**PROBLEM REQUIREMENTS:** Show every line in the entries below where the word "have" appears.

**DATA FOR PROCESSING:**
══════════
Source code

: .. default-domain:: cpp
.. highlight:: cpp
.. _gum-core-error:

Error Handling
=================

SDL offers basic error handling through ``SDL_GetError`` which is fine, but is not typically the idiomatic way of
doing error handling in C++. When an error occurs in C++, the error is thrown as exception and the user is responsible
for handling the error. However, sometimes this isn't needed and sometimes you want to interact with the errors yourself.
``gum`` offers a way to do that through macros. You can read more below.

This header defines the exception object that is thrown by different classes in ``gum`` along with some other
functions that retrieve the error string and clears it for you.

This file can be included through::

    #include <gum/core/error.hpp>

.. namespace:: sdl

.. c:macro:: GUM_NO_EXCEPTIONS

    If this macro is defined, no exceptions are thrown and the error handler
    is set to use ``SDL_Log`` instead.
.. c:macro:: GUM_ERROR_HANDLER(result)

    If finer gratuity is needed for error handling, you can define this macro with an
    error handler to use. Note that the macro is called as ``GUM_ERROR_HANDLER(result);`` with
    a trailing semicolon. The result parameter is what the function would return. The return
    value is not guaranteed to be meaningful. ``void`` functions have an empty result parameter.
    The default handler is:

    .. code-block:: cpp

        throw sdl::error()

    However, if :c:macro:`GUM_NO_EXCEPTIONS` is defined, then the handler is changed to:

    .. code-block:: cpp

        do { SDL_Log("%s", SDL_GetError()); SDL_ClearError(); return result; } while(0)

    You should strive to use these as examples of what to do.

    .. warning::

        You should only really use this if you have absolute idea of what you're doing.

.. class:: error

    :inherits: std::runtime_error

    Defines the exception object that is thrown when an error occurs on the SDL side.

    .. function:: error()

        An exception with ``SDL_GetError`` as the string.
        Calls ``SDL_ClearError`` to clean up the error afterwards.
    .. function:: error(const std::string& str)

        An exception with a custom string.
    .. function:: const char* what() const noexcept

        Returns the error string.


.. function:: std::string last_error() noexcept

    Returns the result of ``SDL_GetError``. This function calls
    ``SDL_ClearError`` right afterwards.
══════════
**YOUR RESPONSE:**
    value is not guaranteed to be meaningful. ``void`` functions have an empty result parameter.
        You should only really use this if you have absolute idea of what you're doing.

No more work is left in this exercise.